The death of Stanley Mitchell is a great loss to the world of intellect and poetry, most especially to English-speakers' understanding of Russian literature. It is also a sad event in the history of Essex University, in whose early development Stanley was so creative a participant.
In October 1965 Stanley Mitchell became the first lecturer in Russian literature at the new University of Essex, where Russian studies were being established as one of the University's central projects. Its Department of Literature (founded and chaired by the poet and critic Donald Davie) opened with an exceptionally inspiring scheme of studies: each student studied not only English literature but also, with strong emphasis on comparison, the literature of Russia or Latin America or North America. All this made for vigorous continuing debate. Stanley was well attuned to the spirit of innovation and debate, of re-thinking and replacing of old structures, which characterised the School of Comparative Studies (to which 'Literature' belonged). The interest in comparing one literature with another – in seeking, for example, analogues to Pushkin or Dostoevsky among English writers – was strongly his own interest, too, as indeed was our other main question of that time: what is the 'literary'; what makes us call something 'poetry'?
Stanley was a dedicated and enthusiastic teacher. Joining the Department in 1966 and working alongside him until his resignation in 1975, I saw how constantly he encouraged students to appreciate beauty, and to think, inquire, judge. These forty-five years later I phoned, out of the blue, someone who had been a student of ours in 1967, Mervyn Barker (now a retired English literature teacher), and asked what he remembered of Stanley. Mervyn recalled presenting a seminar paper, to which Stanley had responded by actually clapping his hands in delight at its provocative argument; from that response the young student had gained a self-confidence which lasted throughout his career.
Innovation was of the essence of the University in those years and Stanley was particularly active in devising and teaching new schemes of study, both in the Department and in the School. He was a major contributor to the all-important first-year course on the Enlightenment (one of Essex's particular successes); as well as in establishing two MA schemes – the MA in Sociology of Literature, which attracted many celebrated writers as guest lecturers, and the MA in Literary Translation, which ran, highly productively, for some thirty years: both these graduate schemes enhanced the Department's fame. Stanley was very much a founding father of the Department of Literature.
As well as a remarkable scholar, Stanley was a convivial companion and a great friend, even if sometimes uncomfortably challenging. His wit could take thespian forms, as when once, under 'AOB' at a department gathering, he offered to play us a rare recording he had had the great luck to acquire – the voice of a now aged Russian futurist speaking in broken English about his revolutionary ideas of half a century ago. We listened to it, gripped by the typically Russian-poetic voice of the futurist: deep and gruff, impassioned by ideas, indescribably melancholy. Only later did Stanley confess that he had made the recording himself.

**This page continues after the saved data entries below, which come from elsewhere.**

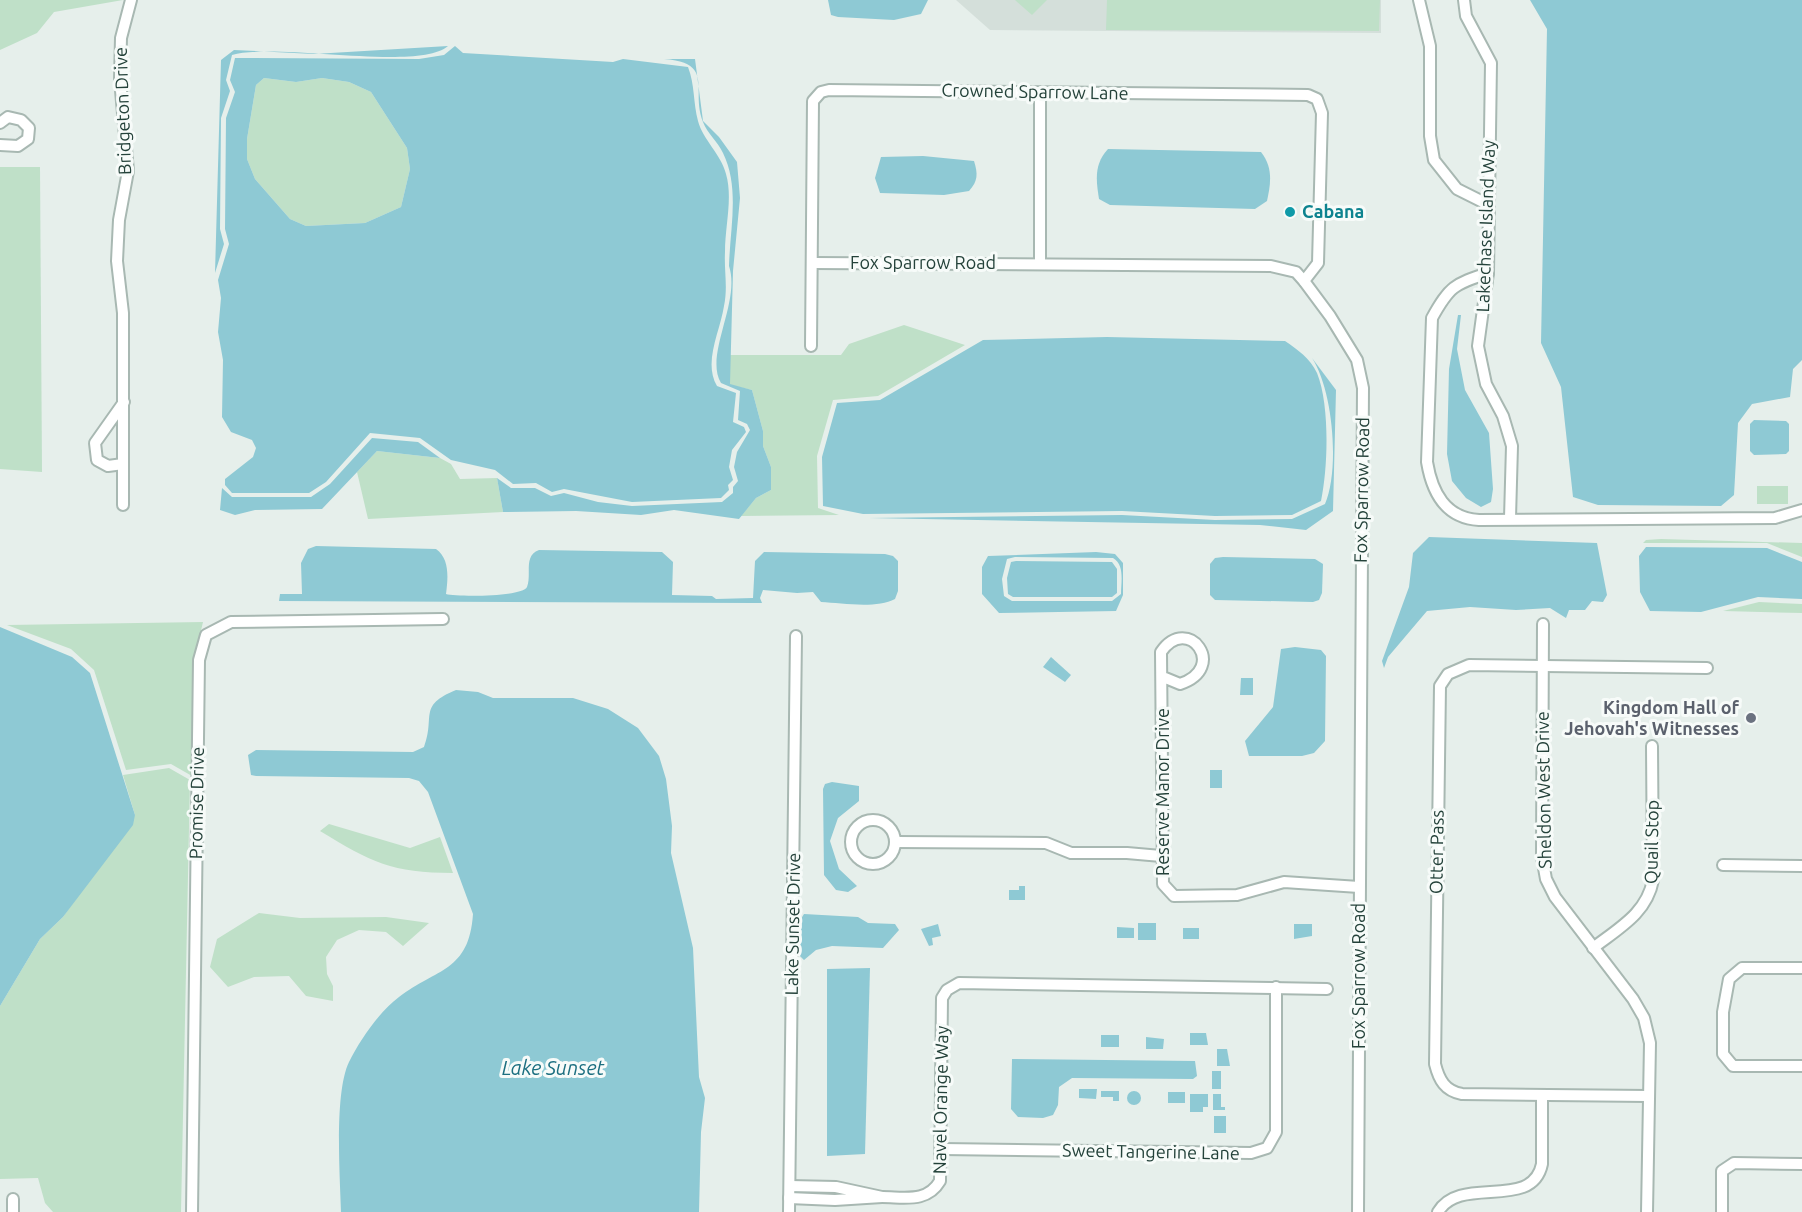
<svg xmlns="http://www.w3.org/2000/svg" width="1802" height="1212" font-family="Ubuntu,sans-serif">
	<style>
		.built { fill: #d4dfda }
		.green { fill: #bfe0c8 }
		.water { fill: #8ec9d4; fill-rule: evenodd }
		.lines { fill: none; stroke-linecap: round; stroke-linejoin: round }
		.street-casing { stroke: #a8b8b2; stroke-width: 14 }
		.street { stroke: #fff; stroke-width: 10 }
		.culture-dot { fill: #0f9aa8; stroke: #f7fbf9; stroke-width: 2 }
		.worship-dot { fill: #6b7280; stroke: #f7fbf9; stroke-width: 2 }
		.labels { text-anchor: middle; stroke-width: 6; stroke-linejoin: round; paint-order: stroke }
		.street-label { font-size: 18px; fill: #24423a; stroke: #f7fbf9 }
		.culture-label { font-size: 18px; font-weight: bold; fill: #0d838f; stroke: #f7fbf9; text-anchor: start }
		.worship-label { font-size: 18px; font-weight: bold; fill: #5b616d; stroke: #f7fbf9; text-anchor: end }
		.water-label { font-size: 20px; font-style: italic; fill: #1c6f80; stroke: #f7fbf9 }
	</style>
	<rect width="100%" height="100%" fill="#e6efeb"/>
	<!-- built -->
	<path class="built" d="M956 0H1381V33L990 30Z"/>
	<!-- green -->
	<g class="green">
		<path d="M0 0H123L54 12 37 33 0 50Z"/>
		<path d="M1015 0H1047L1032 15Z"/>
		<path d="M1107 0H1380L1379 31 1106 30Z"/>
		<path d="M264 78 296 82 322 78 349 82 371 92 407 148 410 169 401 207 365 223 306 226 290 219 255 179 247 159V139L256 85Z"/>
		<path d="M0 167H40L42 472 0 469Z"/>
		<path d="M904 325 965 345 878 396 833 400 817 456 818 508 839 515 741 516 756 498 771 490V467L763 446V431L752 390 730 385V355H841L849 344Z"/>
		<path d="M377 451 440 458 451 464 460 479 497 478 503 512 368 519 357 472Z"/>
		<rect x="1757" y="486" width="31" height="18"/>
		<path d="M1661 539 1802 543V557L1767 543H1643L1646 540Z"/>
		<path d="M1759 602 1802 604V613L1723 611Z"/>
		<path d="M203 622 194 660 192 776 171 764 126 770 94 670 71 649 7 625Z"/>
		<path d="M169 768 190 780 181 1212H53L45 1203 38 1178 0 1179V1006L40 939 63 917 135 815 123 775Z"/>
		<path d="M329 824 410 848 440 837 453 873C392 873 371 862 320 831Z"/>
		<path d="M259 913 300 918 386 917 429 923 403 946 386 932 359 930 337 940 326 957 327 974 333 986V1001L306 996 289 976 254 977 228 987 210 967 217 939Z"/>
	</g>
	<!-- water -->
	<g class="water">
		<path d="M828 0H928L921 14 894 20 838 17 831 15Z"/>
		<path d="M1530 0H1802V360L1793 369 1790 397 1752 404 1738 423 1734 495 1721 506 1598 505 1573 497 1561 387 1541 343 1547 29Z"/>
		<path d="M448 46C418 72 276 42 232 55L226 80 230 91 221 118 220 229 224 244 215 273 221 60 234 50 314 54Z"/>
		<path d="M455 46 463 53 613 62 623 59 688 67C695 85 693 103 698 121 703 140 721 154 726 174 733 198 725 226 725 252 724 271 728 287 724 306 720 332 703 362 717 386L736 393 733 422 744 427 746 432 732 450 729 467 733 480 728 485 729 490 721 498 632 502 564 489 552 492 536 483 513 484 495 470 451 460 420 438 370 433 326 482 309 493H232L225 485V479L253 457 256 448 252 440 231 432 222 417 223 360 218 332 221 298 218 280 229 244 225 229 226 118 235 92 230 80 235 58 419 59 444 55ZM264 78 296 82 322 78 349 82 371 92 407 148 410 169 401 207 365 223 306 226 290 219 255 179 247 159V139L256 85Z"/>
		<path d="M664 59H695L703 121 719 137 737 162 740 198 733 271 730 384 752 390 763 431V446L771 467V490L756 498 739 519 674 510 641 515 576 511 503 512 497 478 511 488H535L551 496 564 493 598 502 632 506 722 502 733 493V487L738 481 734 467 737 452 750 430 747 424 738 420 740 391 721 383C704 355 741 302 729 266 730 228 740 188 723 153 718 142 707 133 703 122 690 90 716 63 664 59Z"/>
		<path d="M1108 149 1261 152C1273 167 1271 183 1267 201L1255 209 1110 205 1099 199C1096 180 1094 164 1108 149Z"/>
		<path d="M923 156 974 161C978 174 978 181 969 191L944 195 880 193 875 178 881 157Z"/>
		<path d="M1458 315H1461L1457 349 1465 390 1489 433 1493 489 1491 502 1481 507 1466 498 1452 481 1447 454 1449 369Z"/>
		<path d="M1107 337 1285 341C1298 350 1310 358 1317 373 1330 405 1328 468 1321 501L1292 515 1215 516 1122 511 863 514 823 506 822 457 837 403 880 400 983 340Z"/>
		<path d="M1312 358 1336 390 1333 511 1306 530 1260 525 869 518 1122 515 1215 520 1292 519 1325 504C1340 469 1333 390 1312 358Z"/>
		<path d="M1754 420 1786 421 1789 424V451L1786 454 1754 455 1750 451V424Z"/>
		<path d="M372 438 418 442 440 458 377 451 322 509 255 510 235 515 220 510 222 488 232 497H311L330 484Z"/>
		<path d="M1429 537 1597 543 1607 595 1603 602 1592 601 1585 610H1569L1566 618 1550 608 1516 610 1470 607 1427 611 1388 657 1384 668 1382 661 1409 587 1413 553Z"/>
		<path d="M316 546 436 549C450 559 448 578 446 594 457 597 522 597 527 587 532 574 523 556 539 550L662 552 673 562 672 595 712 596 716 599 753 598 755 561 764 552 885 554 893 556 898 561V591L895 599C876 609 842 603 821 602L813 592 797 593 763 590 760 598 762 603H751L279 601 280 594H302L301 563 308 549Z"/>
		<path d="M1646 547 1767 548 1802 562V599L1758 597 1701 612 1650 611 1640 592 1639 556Z"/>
		<path d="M1096 552 1115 554 1123 563V595L1116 611 999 613 982 594V567L988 556ZM1015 557 1113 558C1125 565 1121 582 1121 594L1112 601H1012L1004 596 1002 579 1007 559Z"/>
		<path d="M1223 557 1315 559 1323 564 1322 593 1319 600 1313 602 1215 600 1210 595V564L1215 558Z"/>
		<path d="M1016 561 1112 562 1117 569V593L1112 597H1013L1008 594 1007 578 1011 562Z"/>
		<path d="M0 627 72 657 90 673 135 815 133 825 63 917 40 939 0 1006Z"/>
		<path d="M1295 647 1321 650 1326 656 1325 741 1314 753 1302 756H1249L1245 741 1273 707 1281 649Z"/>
		<path d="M1051 657 1071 675 1065 682 1043 667Z"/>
		<path d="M1241 678H1253V695H1240Z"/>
		<path d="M456 690 478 692 493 698H573L608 709 638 728 659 756 666 779 672 826 671 853 693 948 699 1077 705 1098 701 1132 699 1212H341C340 1176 334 1093 349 1062 360 1040 379 1012 399 997 437 968 469 972 473 914L428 792 419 781 409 778 256 776 251 775 248 755 256 750 413 752 424 747C436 716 417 706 456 690Z"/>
		<rect x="1210" y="770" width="12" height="18"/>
		<path d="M832 782 859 786V801L838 818 830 841 839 869 857 886 848 892 836 890 824 875 823 789 825 784Z"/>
		<path d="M1019 886H1025V900H1009V890H1019Z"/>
		<path d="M804 914 858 917 868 923 895 924 899 930 883 948 832 946 816 950 804 960 799 955V922Z"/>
		<rect x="1138" y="923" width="18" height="17"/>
		<path d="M938 924 941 936 932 938 933 945 929 946 921 929Z"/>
		<path d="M1294 924H1312V936L1294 939Z"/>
		<path d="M1117 927 1134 928V938H1117Z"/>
		<rect x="1183" y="928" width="16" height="11"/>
		<path d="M870 968 865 1154 827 1156V969Z"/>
		<path d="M1190 1033H1206L1208 1045H1190Z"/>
		<rect x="1101" y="1035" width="18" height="12"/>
		<path d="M1146 1037 1164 1039 1163 1049H1146Z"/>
		<path d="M1217 1049H1227L1230 1066H1217Z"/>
		<path d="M1012 1059 1195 1061 1197 1076 1193 1079 1072 1078 1059 1087 1058 1105 1053 1115 1043 1118 1018 1117 1011 1109Z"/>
		<rect x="1212" y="1071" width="9" height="18"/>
		<path d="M1079 1089H1097L1096 1099 1079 1098Z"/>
		<path d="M1101 1091H1119V1101H1113V1097H1101Z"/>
		<circle cx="1134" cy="1098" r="7"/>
		<rect x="1168" y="1092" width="17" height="11"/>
		<path d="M1190 1094H1208V1107H1203V1112H1190Z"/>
		<path d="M1213 1094H1221V1107H1225V1110H1213Z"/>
		<rect x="1214" y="1116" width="12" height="17"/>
	</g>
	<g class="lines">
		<!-- street casing -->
		<g class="street-casing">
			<g id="street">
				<path d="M1419 0 1430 46V136L1434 160 1457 189 1487 204"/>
				<path d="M1464 0 1466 16 1491 63 1488 273 1478 346 1486 384 1503 416 1512 446 1510 518"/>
				<path d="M0 123 8 117 21 120 29 128 28 139 18 146 0 145"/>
				<path d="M813 263 1271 266 1296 272 1304 281 1330 316 1357 360 1363 388 1358 1212"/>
				<path d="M1040 264V93"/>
				<path d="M1488 273C1454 284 1449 287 1432 318L1427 462C1432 492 1445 518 1479 520L1775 518 1802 510"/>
				<path d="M811 346 813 101 821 92 829 90 1308 95 1317 99 1322 113 1318 263 1304 281"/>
				<path d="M123 464 108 466 97 460 95 443 124 402"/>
				<path d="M123 505V313L117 261 119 220 128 171 120 79 121 38 131 0"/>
				<path d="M1543 624 1542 857 1546 879 1555 897 1633 999 1644 1018 1650 1043 1647 1212"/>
				<path d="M1163 677 1180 684C1229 668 1188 613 1161 652L1163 884 1174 896 1237 895 1284 882 1359 887"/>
				<circle cx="873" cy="842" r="22"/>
				<path d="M896 842 1046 843 1071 853H1127L1161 856"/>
				<path d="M1723 865 1802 866"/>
				<path d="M1593 948C1619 928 1647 913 1653 880L1652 746"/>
				<path d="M1802 968H1742L1729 979 1723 1012V1054L1733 1066H1802"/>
				<path d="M1648 1096 1462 1094C1445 1091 1439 1080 1435 1064L1440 686 1448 674 1469 665 1707 668"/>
				<path d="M942 1149 1251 1153 1267 1148 1276 1132V987"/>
				<path d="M882 1197C905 1197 927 1203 940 1181L942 998 947 990 959 983 1327 989"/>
				<path d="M789 1198 835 1200 882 1197 836 1187 790 1186"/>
				<path d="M13 1199V1212"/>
				<path d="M192 1212 199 660 206 635 231 622 443 619"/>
				<path d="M789 1212 796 636"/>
				<path d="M1438 1212C1460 1174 1532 1212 1542 1164V1096"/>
				<path d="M1722 1212V1171L1734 1163 1802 1164"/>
			</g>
		</g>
		<!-- street -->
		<use href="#street" class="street"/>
	</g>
	<!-- markers -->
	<circle class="culture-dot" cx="1290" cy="212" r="6"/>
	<circle class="worship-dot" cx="1751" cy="718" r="6"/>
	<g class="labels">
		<!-- street labels -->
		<g class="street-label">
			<text transform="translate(1035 92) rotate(1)" y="6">Crowned Sparrow Lane</text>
			<text transform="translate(123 111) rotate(-92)" y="6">Bridgeton Drive</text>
			<text transform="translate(1486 226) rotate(-88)" y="6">Lakechase Island Way</text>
			<text x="923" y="269">Fox Sparrow Road</text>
			<text transform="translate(1362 490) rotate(-89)" y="6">Fox Sparrow Road</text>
			<text transform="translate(1544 790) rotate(-91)" y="6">Sheldon West Drive</text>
			<text transform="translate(1163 792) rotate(-90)" y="6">Reserve Manor Drive</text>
			<text transform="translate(197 803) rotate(-89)" y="6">Promise Drive</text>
			<text transform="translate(1652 842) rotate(-89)" y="6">Quail Stop</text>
			<text transform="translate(1437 852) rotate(-89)" y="6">Otter Pass</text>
			<text transform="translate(793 924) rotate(-89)" y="6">Lake Sunset Drive</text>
			<text transform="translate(1359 976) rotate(-90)" y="6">Fox Sparrow Road</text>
			<text transform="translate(941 1100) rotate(-89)" y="6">Navel Orange Way</text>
			<text transform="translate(1151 1152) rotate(1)" y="6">Sweet Tangerine Lane</text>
		</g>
		<!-- culture labels -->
		<g class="culture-label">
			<text x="1302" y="218">Cabana</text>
		</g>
		<!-- worship labels -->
		<g class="worship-label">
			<text x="1739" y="714">Kingdom Hall of<tspan x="1739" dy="21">Jehovah's Witnesses</tspan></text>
		</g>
		<!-- water labels -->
		<g class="water-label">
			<text x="553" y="1075">Lake Sunset</text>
		</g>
	</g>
</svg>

Stanley Mitchell's main love in Russian literature had always been for the prose and poetry of Alexander Pushkin (1799-1837). Above all, he wanted to produce a translation of Pushkin's greatest oeuvre, the 'novel-in-verse', Evgeny Onegin – a translation which would be far better than any of those yet published. In 1966, he and Donald Davie started a series of seminars devoted to translating Onegin: the faults of the existing translations were thoroughly identified, while Pushkin's verse patterns, his varying style, intonations – everything that made his achievement unique – were examined and described. When the seminars ceased, the rest of us moved away into other research preoccupations, but Stanley kept the Onegin project alive, until – in 2008 (after many travels and some career changes) – he published, in Penguin Classics, his completed translation: Eugene Onegin, all of Pushkin's nine-plus-one chapters, the nearly 6,000 lines of strictly regulated, endlessly vibrant, poetry, at last in wonderfully Pushkinian English. A year ago he came back to Essex and gave an inspiring talk about the problems and exhilaration of translating Pushkin, and up to the day he died he was engaged in translating another great work of Pushkin's, The Bronze Horseman. That must remain a loss to us, but his Onegin has met with widespread acclaim and is praised by critics as indeed the best translation of that work. Thus Stanley Mitchell fulfilled the ambition born in the first years of the life of Essex University.